Example RLHF guidelines

Context

We’re creating a high-quality dataset to fine-tune our large language model. Specifically, we want to understand which type of responses people prefer to see from the model, and why. This preference data will be used to align the model’s outputs with the expectations of users.

Therefore, your contributions will be crucial to developing a model that’s calibrated to behave according to human expectations. This means providing helpful, accurate, and safe responses.

The project is expected to span over the next two months, with regular check-ins and feedback sessions to ensure high-quality data collection.

Workflow (including prompt creation)

If you want human annotators to create the prompt dataset used to generate the outputs which the annotators will then rank.

You’ll be given a set of high-level topics in your area of expertise.
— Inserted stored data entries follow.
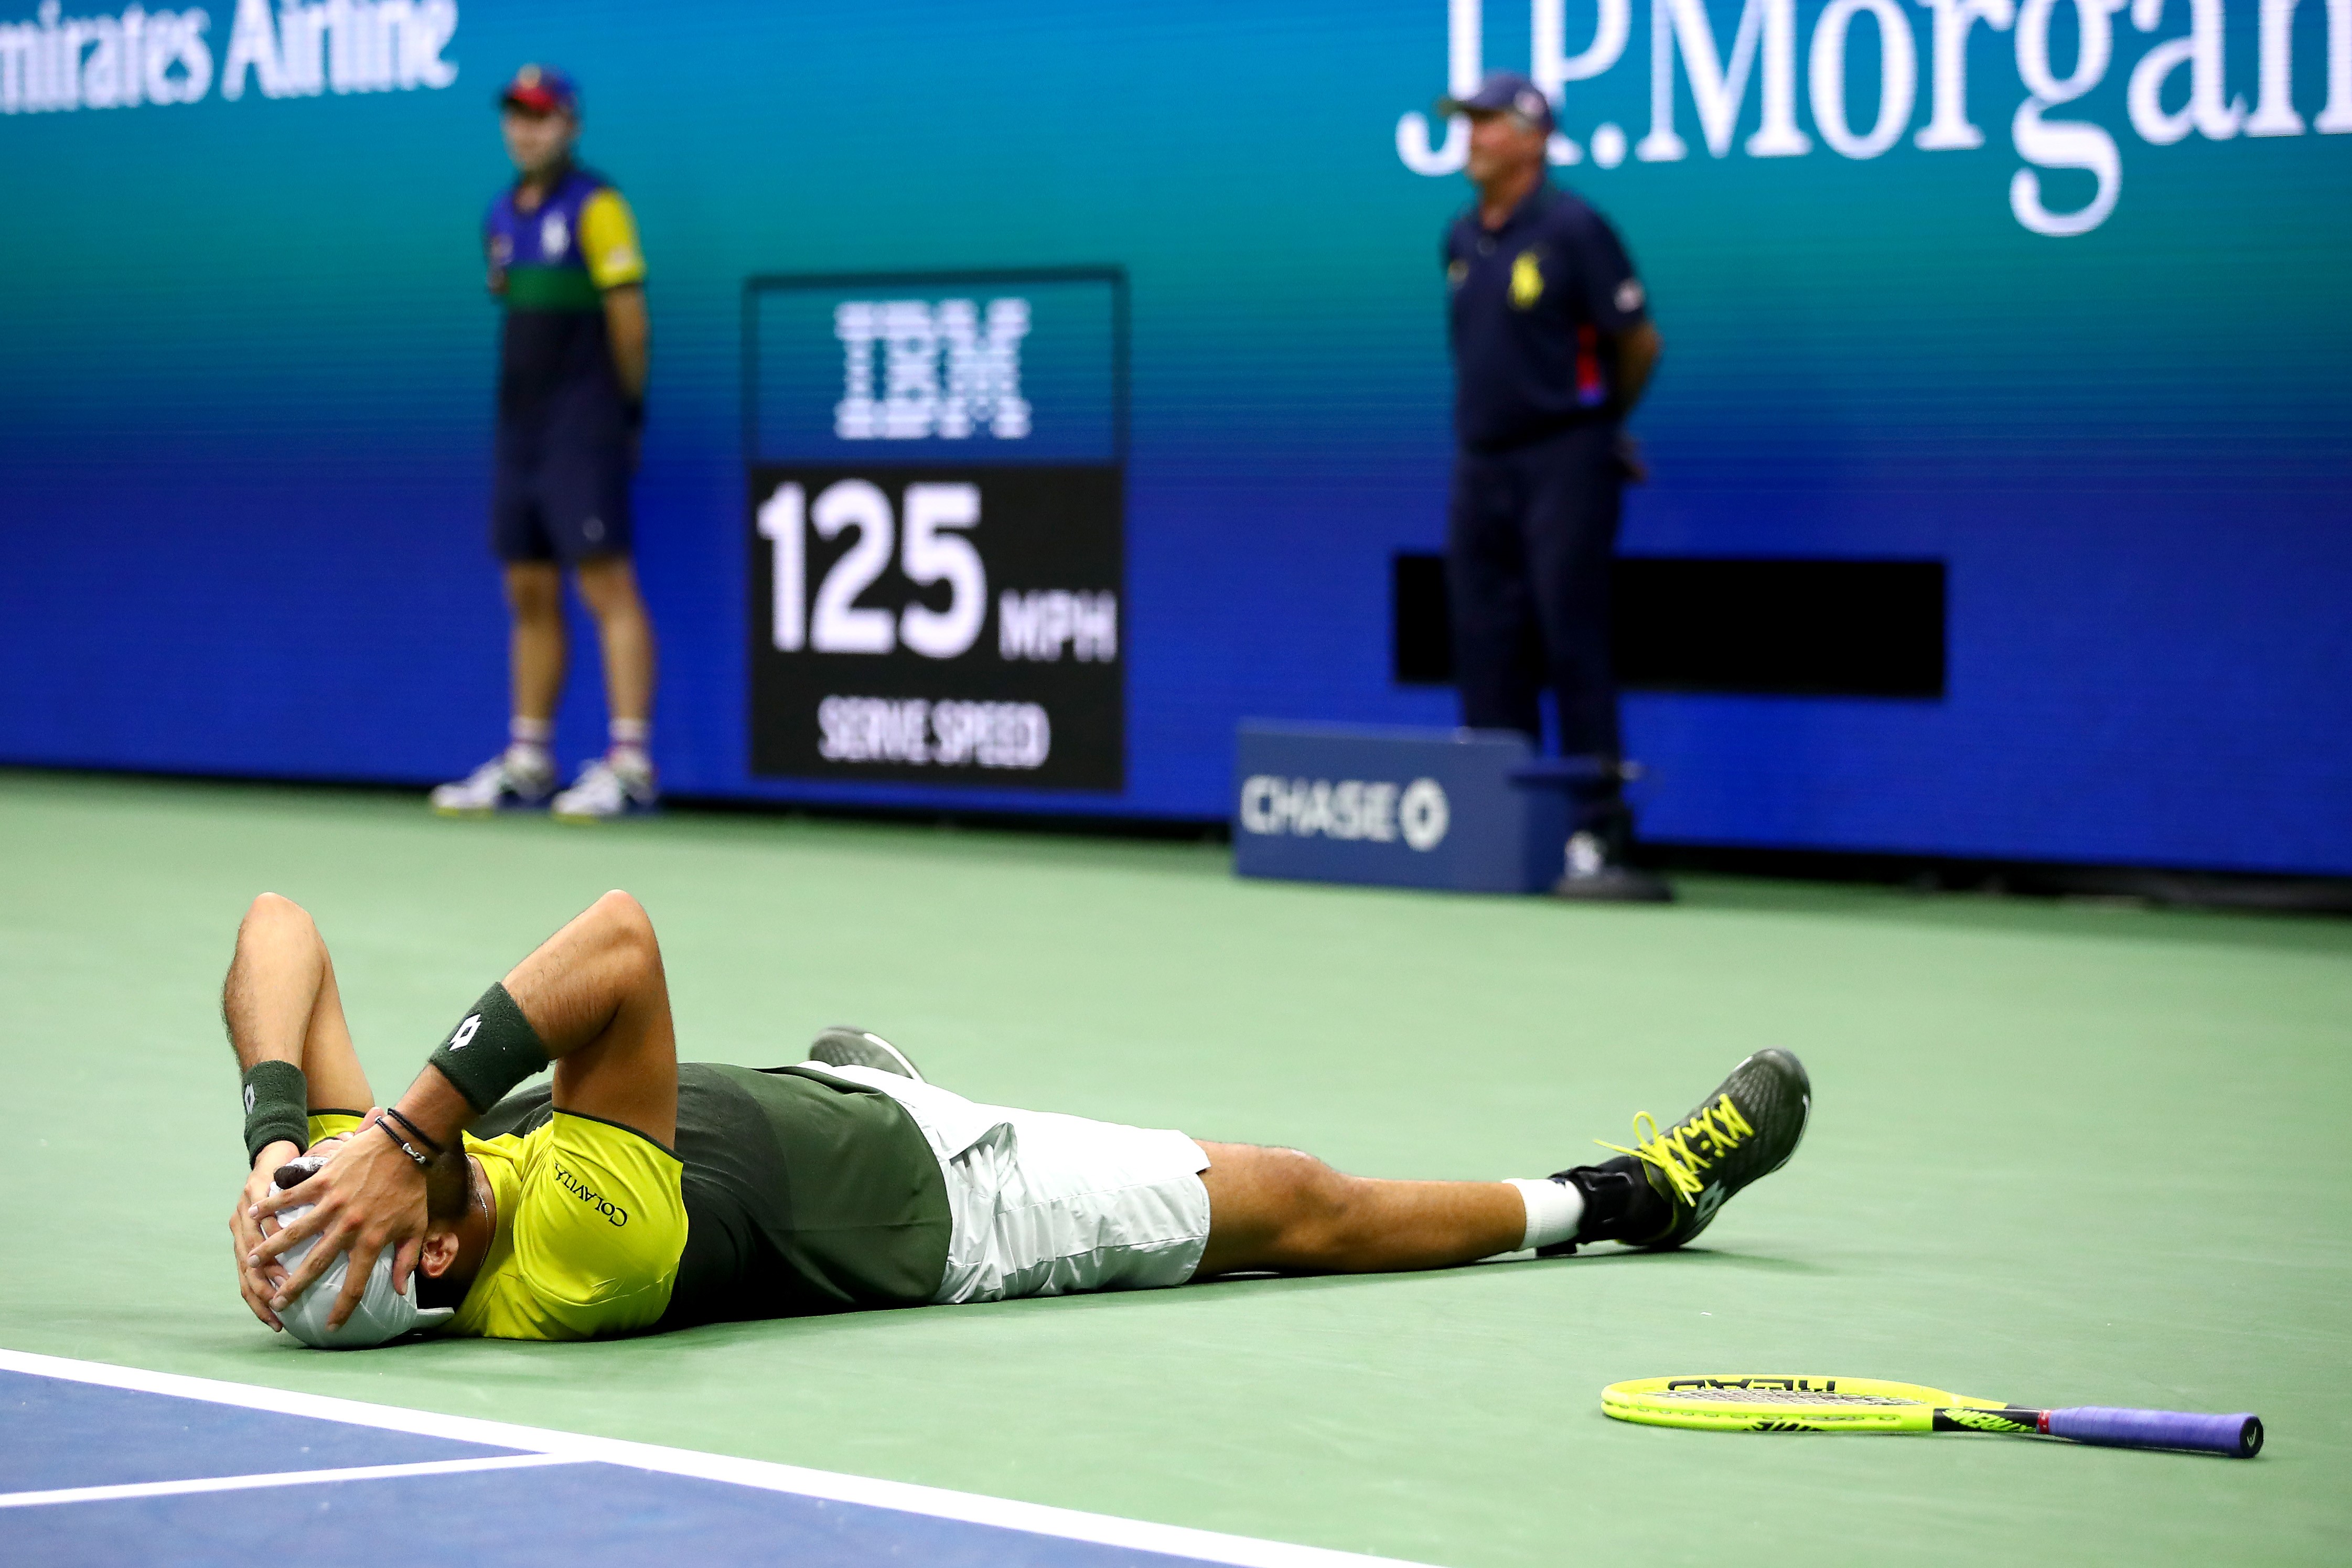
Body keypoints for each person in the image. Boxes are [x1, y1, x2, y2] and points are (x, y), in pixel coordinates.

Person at [224, 890, 1811, 1347]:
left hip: (819, 1113)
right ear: (427, 1251)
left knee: (839, 1076)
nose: (359, 1179)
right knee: (1300, 1200)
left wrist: (281, 1146)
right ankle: (1622, 1195)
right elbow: (617, 943)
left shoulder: (391, 1190)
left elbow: (277, 926)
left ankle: (884, 1077)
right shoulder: (572, 1250)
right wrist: (413, 1120)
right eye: (361, 1197)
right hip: (957, 1208)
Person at [1438, 72, 1668, 901]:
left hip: (1565, 461)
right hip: (1481, 464)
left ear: (1532, 137)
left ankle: (1595, 832)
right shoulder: (1461, 238)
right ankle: (1505, 830)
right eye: (1466, 124)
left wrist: (1598, 426)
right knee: (1483, 640)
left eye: (1486, 123)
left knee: (1571, 638)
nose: (1470, 137)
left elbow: (1637, 341)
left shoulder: (1575, 229)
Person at [430, 65, 660, 823]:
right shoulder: (499, 215)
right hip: (519, 430)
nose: (527, 128)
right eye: (516, 115)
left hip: (584, 424)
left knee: (606, 585)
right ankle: (530, 759)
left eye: (542, 116)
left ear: (571, 124)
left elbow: (628, 321)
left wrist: (622, 414)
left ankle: (630, 763)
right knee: (527, 589)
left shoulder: (599, 207)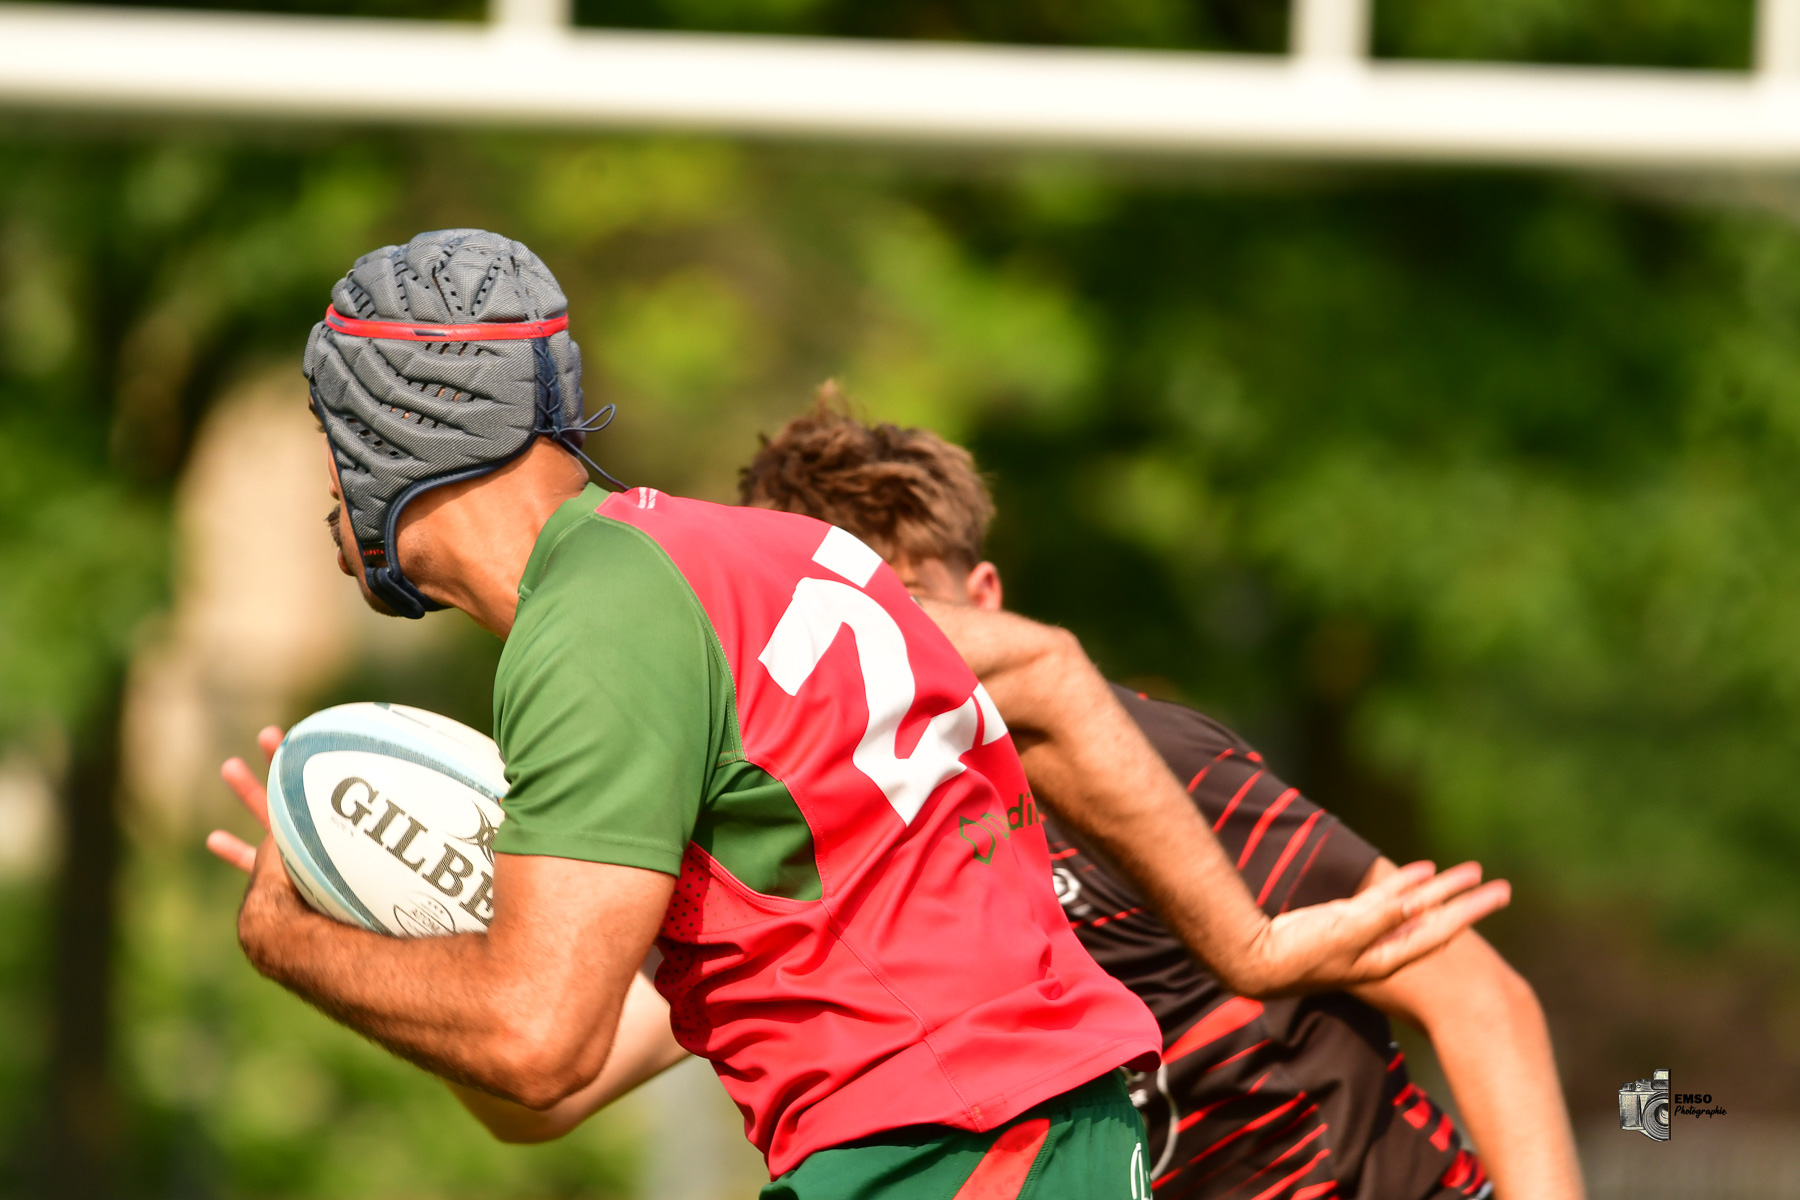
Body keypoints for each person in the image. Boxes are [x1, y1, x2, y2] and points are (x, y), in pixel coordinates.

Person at [206, 230, 1508, 1199]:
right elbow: (1047, 680)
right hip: (1045, 1130)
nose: (325, 481)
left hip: (933, 1150)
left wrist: (288, 934)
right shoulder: (758, 562)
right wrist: (1251, 946)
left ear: (389, 431)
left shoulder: (595, 624)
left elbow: (535, 1042)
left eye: (328, 436)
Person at [734, 394, 1583, 1200]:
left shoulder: (1142, 765)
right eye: (845, 632)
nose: (888, 659)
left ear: (987, 601)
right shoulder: (831, 838)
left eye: (912, 612)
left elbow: (1479, 998)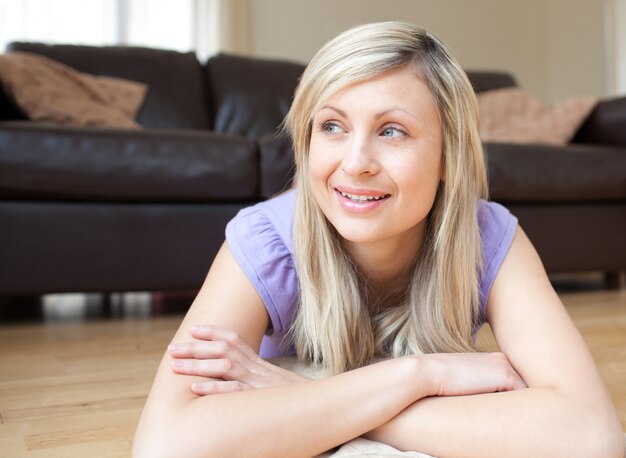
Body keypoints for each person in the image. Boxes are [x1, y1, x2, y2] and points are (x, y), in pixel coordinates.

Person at [133, 21, 622, 458]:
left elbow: (590, 436)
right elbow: (165, 445)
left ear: (449, 157)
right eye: (331, 127)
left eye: (391, 131)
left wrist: (305, 392)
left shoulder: (489, 236)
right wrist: (422, 376)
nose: (355, 162)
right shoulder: (266, 241)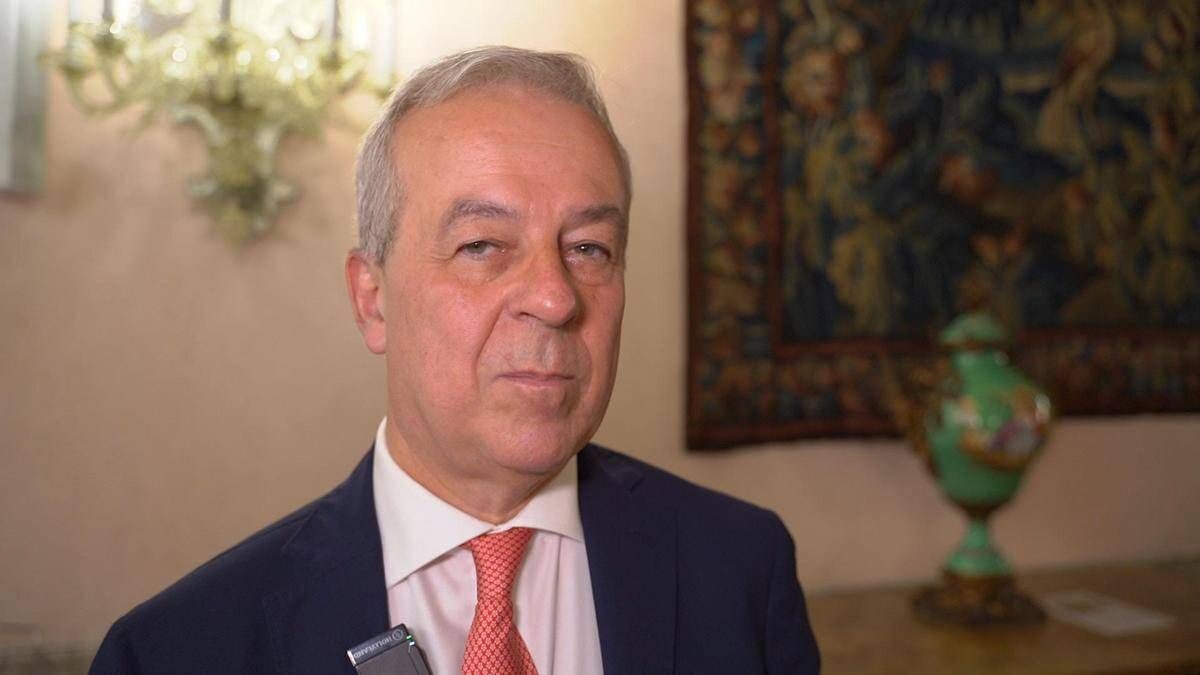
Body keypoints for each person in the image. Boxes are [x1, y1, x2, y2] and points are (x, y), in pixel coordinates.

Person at [89, 46, 820, 675]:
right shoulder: (175, 651)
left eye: (589, 248)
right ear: (373, 300)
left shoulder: (741, 569)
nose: (555, 297)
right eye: (482, 245)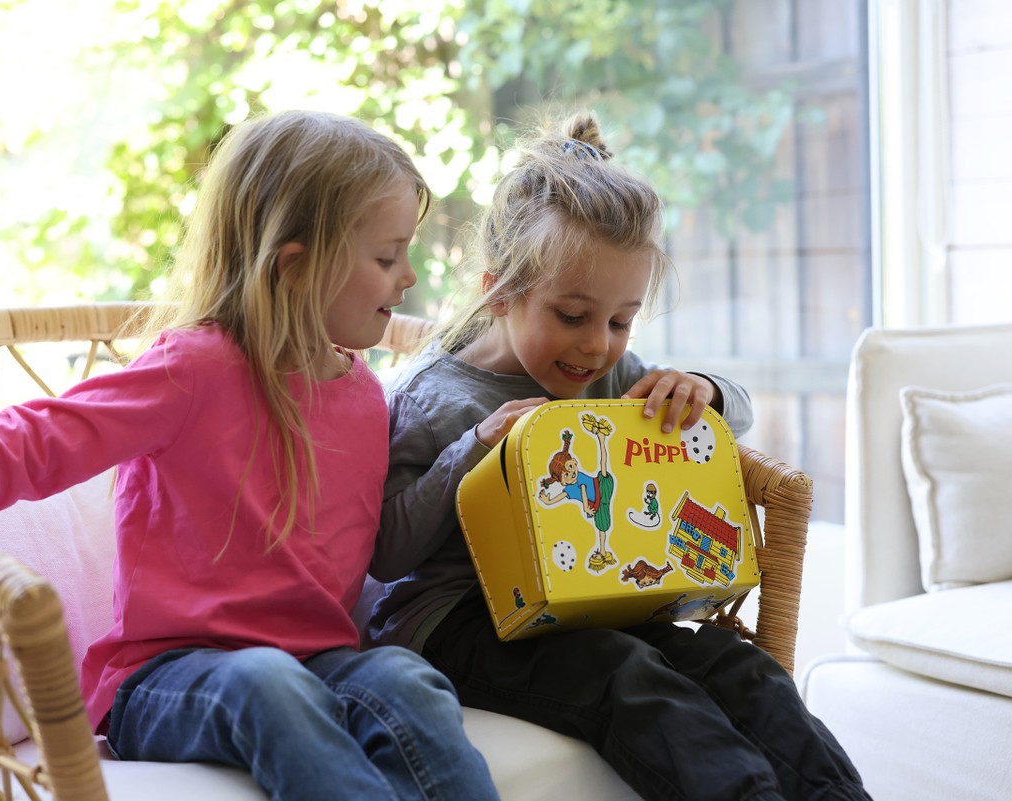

You will first write a prompt about this topic to send to the model. You’ll then get a set of responses answering your prompt, which you will rank based on specific criteria. Along with your ranking, you will also provide in-depth text feedback explaining your ranking.

Write a prompt and submit to the model.
1. The prompt should fall under the topic(s) you’ve been assigned, and clearly relate to the key concepts and issues within these topic(s).
2. The prompt should be written clearly and concisely, with correct spelling and grammar. The intended goal or purpose of the prompt should be clear.
3. Include any necessary context to ensure the model understands the scope and intent of the prompt.
4. The prompt should be written in an open-ended model to encourage detailed responses. Avoid yes/no questions or overly specific queries that limit depth of response.
Rank the outputs.
1. Rank the outputs based on helpfulness, accuracy, and harmlessness — in that order.
2. Helpfulness means that the output follows your instructions and helps solve your task.
3. Accuracy means that the output contains accurate information, doesn’t mislead the user, and includes all relevant information.
4. Harmlessness means that the output does not pose any sort of harm to people, whether physical, mental, or social.
Provide your reasoning for the ranking.
1. Explain why you ranked the outputs the way you did, based on the criteria of helpfulness, accuracy, and harmlessness.
2. Include an explanation of any tradeoffs you made while ranking. For example, if response A is more accurate but could be considered somewhat harmful, and response B is less accurate but also less harmful, then mention this tradeoff when ranking A > B.

Workflow (only preference ranking)

If you already have a set of prompts you want to use to generate the outputs which annotators will rank.